Dataset entries:
···

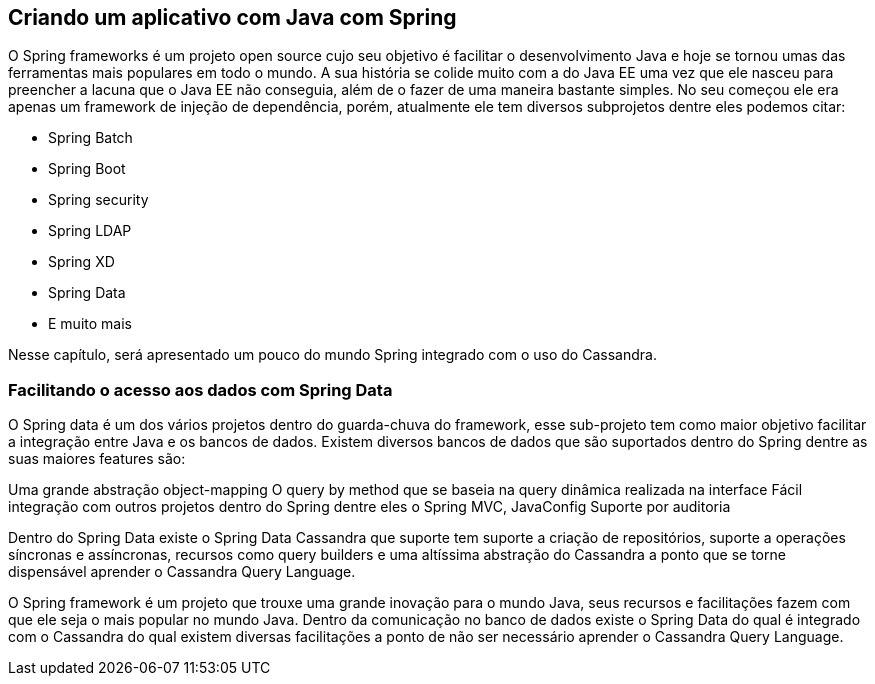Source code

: 
== Criando um aplicativo com Java com Spring

O Spring frameworks é um projeto open source cujo seu objetivo é facilitar o desenvolvimento Java e hoje se tornou umas das ferramentas mais populares em todo o mundo. A sua história se colide muito com a do Java EE uma vez que ele nasceu para preencher a lacuna que o Java EE não conseguia, além de o fazer de uma maneira bastante simples. No seu começou ele era apenas um framework de injeção de dependência, porém, atualmente ele tem diversos subprojetos dentre eles podemos citar:

* Spring Batch
* Spring Boot
* Spring security
* Spring LDAP
* Spring XD
* Spring Data
* E muito mais


Nesse capítulo, será apresentado um pouco do mundo Spring integrado com o uso do Cassandra.

=== Facilitando o acesso aos dados com Spring Data


O Spring data é um dos vários projetos dentro do guarda-chuva do framework, esse sub-projeto tem como maior objetivo facilitar a integração entre Java e os bancos de dados. Existem diversos bancos de dados que são suportados dentro do Spring dentre as suas maiores features são:

Uma grande abstração object-mapping
O query by method que se baseia na query dinâmica realizada na interface
Fácil integração com outros projetos dentro do Spring dentre eles o Spring MVC, JavaConfig
Suporte por auditoria


Dentro do Spring Data existe o Spring Data Cassandra que suporte tem suporte a criação de repositórios, suporte a operações síncronas e assíncronas, recursos como query builders e uma altíssima abstração do Cassandra a ponto que se torne dispensável aprender o Cassandra Query Language.


O Spring framework é um projeto que trouxe uma grande inovação para o mundo Java, seus recursos e facilitações fazem com que ele seja o mais popular no mundo Java. Dentro da comunicação no banco de dados existe o Spring Data do qual é integrado com o Cassandra do qual existem diversas facilitações a ponto de não ser necessário aprender o Cassandra Query Language.
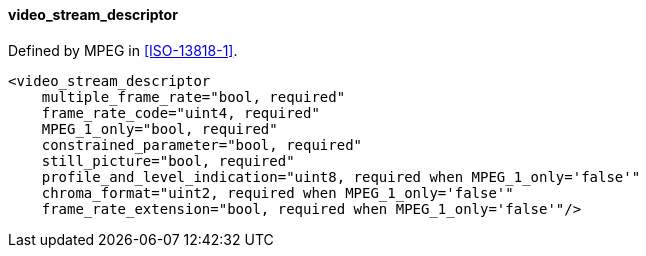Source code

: ==== video_stream_descriptor

Defined by MPEG in <<ISO-13818-1>>.

[source,xml]
----
<video_stream_descriptor
    multiple_frame_rate="bool, required"
    frame_rate_code="uint4, required"
    MPEG_1_only="bool, required"
    constrained_parameter="bool, required"
    still_picture="bool, required"
    profile_and_level_indication="uint8, required when MPEG_1_only='false'"
    chroma_format="uint2, required when MPEG_1_only='false'"
    frame_rate_extension="bool, required when MPEG_1_only='false'"/>
----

···

**WHAT IS REQUIRED:** Report the number of lines, in the entries above, that contain the word "como", without any other text.

**TASK RESULT:** 2